The start of 2026 no longer looks like a simple cyclical slowdown. The downturn is now global and simultaneous: US consumption is running out of steam, unemployment is rising in Europe, household and business confidence is collapsing in China, while defaults are increasing and bond flows betray a growing flight for safety.
In the United States, retail sales are stagnating, the control group is declining, and the annualized rate has fallen to its lowest level in 20 months:

At the same time, loan defaults continue to rise and are approaching their highest levels since 2017. Delays in payment of 90 days or more are increasing significantly:

However, defaults precede write-offs, which then weigh on bank profits and, if the trend continues, on capital. Credit is deteriorating at the very moment when economic activity is slowing down—a historically unstable combination.
In Europe, French unemployment has risen to 7.9%, with youth unemployment at 21.5%:

Germany is seeing an increase in industrial orders, but this is largely driven by defense spending financed by public debt. Excluding the budgetary effect, private sector momentum remains sluggish and construction continues to contract. Growth is becoming administrative.
In China, household confidence remains close to historic lows, around 90, following the bursting of the real estate bubble:

Home sales remain 50% below 2021 levels. The auto market fell 19% in January, with widespread double-digit declines.

Chinese consumers remain paralyzed by the destruction of real estate wealth.
In the United Kingdom, manufacturing output also confirms the slowdown in activity. It fell by 0.5% month-on-month, compared with an expected decline of 0.1%, after rising by 2.1% the previous month (revised to 1.9%). The reversal is sharp and more abrupt than anticipated. After a technical rebound at the end of the year, the British industrial sector is plunging again, suggesting that both domestic and external demand are rapidly running out of steam. This type of negative surprise, in an environment already marked by the slowdown in the US, China, and Europe, reinforces the idea of a downward synchronization of the global manufacturing cycle.
In this context, the resilience of Treasuries in the face of European sales is a strong signal. Nordic pension funds have certainly reduced their positions, but yields remain contained. This indicates that overall demand for duration is far outweighing political noise.
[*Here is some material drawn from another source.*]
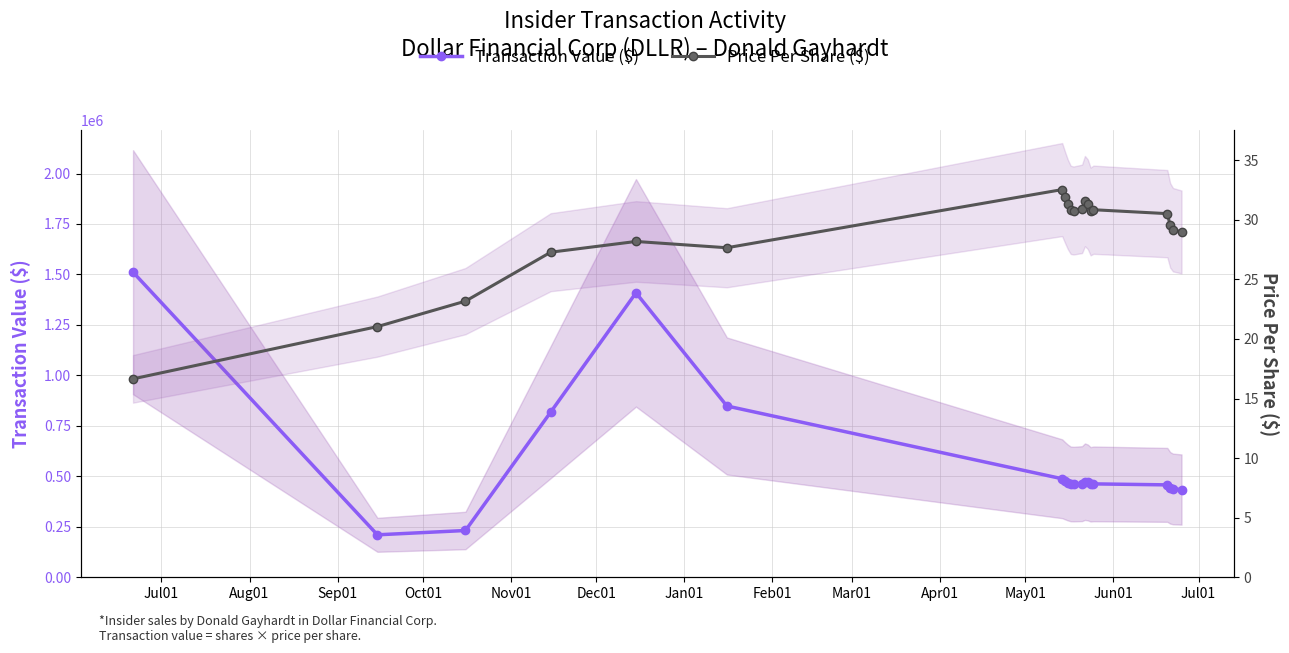

Is it true that Price Per Share ($) equals 12.9 at Nov01?

False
The bond market is now pricing in a more pronounced slowdown and a growing risk of monetary policy pivoting. It is not geopolitics that is dominating, but rather the economic cycle.
Gold is gaining ground in this same environment. When growth slows, defaults rise, and real rates plateau, the asset with no counterparty risk fully regains its insurance function. This movement is not inflationary: it is primarily defensive.

Added to this is now a structural factor: the extremely rapid deflationary effect of AI. Every week, a new sector is hit with a “one-shot.” After insurance brokers, it is now asset managers and financial intermediaries who are under pressure, faced with AI solutions capable of replacing a significant portion of human advice.
The mere launch of an AI-driven financial planner by Altruist was enough to put an entire listed segment under pressure. LPL Financial (LPLA), Raymond James (RJF), Charles Schwab (SCHW), Stifel (SF), and Morgan Stanley (MS) all recorded significant sales.
This is not simply a sector rotation, but an anticipated compression of margins. AI acts as a brutal productivity shock, but also as a deflationary shock: it lowers barriers to entry, compresses commissions, and undermines business models historically based on human intermediation. After legal software publishers and certain segments of SaaS, traditional finance is now directly exposed.
The paradox is obvious: AI increases long-term productivity potential, but in the short term, it exerts deflationary and destabilizing pressure on revenues, skilled employment, and margins. In an economy already in a slowdown phase, this shock does not offset the cycle—it accelerates the transition and amplifies tensions.
We are therefore facing a complex configuration: a synchronized slowdown in the three major blocs, a gradual rise in defaults, a bond market that remains buoyant despite foreign sales, rising gold prices, and a technological shock that is squeezing margins in high value-added services.